**DOCUMENT EXCERPT**:
^^^^^^^^^^^^^^^^

Business Live recently reported that the Nobel prize-winning economist, Joseph Stiglitz joined a call from activists and researchers urging President Cyril Ramaphosa to revisit SA’s position on a compromise deal on a waiver on intellectual property rights for Covid-19 technologies. He says that the proposed compromise would prevent meaningful access to Covid-19 tests, vaccines and treatments.
SA and India originally proposed that the World Trade Organisation waive patents on Covid-19 vaccines, tests and treatments for the length of the pandemic to allow for the large-scale manufacturing of generics versions. More than 100 countries initially backed the original plan, but the USA, New Zealand and Australia have since changed their position to supporting a waiver solely for vaccines.
Naturally, pharmaceutical companies that hold patents on Covid-19 vaccines and treatments have opposed the proposed waiver. The purpose of IP protection is to encourage technology development and to incentivise inventors to develop new technologies. However, this incentive arrangement becomes contentious when people’s lives are weighed up against the right of an inventing party to monopolise its technology and leverage its rights against the needs of the public. A humanitarian consideration is undoubtedly relevant in the case of Covid-19.

^^^^^^^^^^^^^^^^

**REQUIRED WORK**:
A. In the article on the Covid-19 patent waiver, which economist does Business Live report joined the call urging President Cyril Ramaphosa to revisit SA's position?
B. Can you rewrite the passage of the article on the Covid-19 patent waiver that begins at "Business Live recently" and stops after "vaccines and treatments.", swapping "compromise" for "settlement"?
C. Which countries does the article on the Covid-19 patent waiver name?

**PROVIDED MATERIAL**:
^^^^^^^^^^^^^^^^

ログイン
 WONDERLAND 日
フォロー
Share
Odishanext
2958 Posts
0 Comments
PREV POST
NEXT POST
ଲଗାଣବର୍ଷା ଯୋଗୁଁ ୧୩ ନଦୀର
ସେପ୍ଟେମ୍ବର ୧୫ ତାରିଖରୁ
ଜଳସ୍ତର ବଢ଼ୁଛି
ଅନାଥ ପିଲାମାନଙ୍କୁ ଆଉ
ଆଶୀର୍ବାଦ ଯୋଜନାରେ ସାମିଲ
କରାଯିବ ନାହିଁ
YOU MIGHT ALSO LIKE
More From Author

^^^^^^^^^^^^^^^^

**ANSWERS TO THE EXERCISE**:
A. Joseph Stiglitz, the Nobel prize-winning economist.

B.
Business Live recently reported that the Nobel prize-winning economist, Joseph Stiglitz joined a call from activists and researchers urging President Cyril Ramaphosa to revisit SA’s position on a settlement deal on a waiver on intellectual property rights for Covid-19 technologies. He says that the proposed settlement would prevent meaningful access to Covid-19 tests, vaccines and treatments.

C. SA, India, the USA, New Zealand and Australia.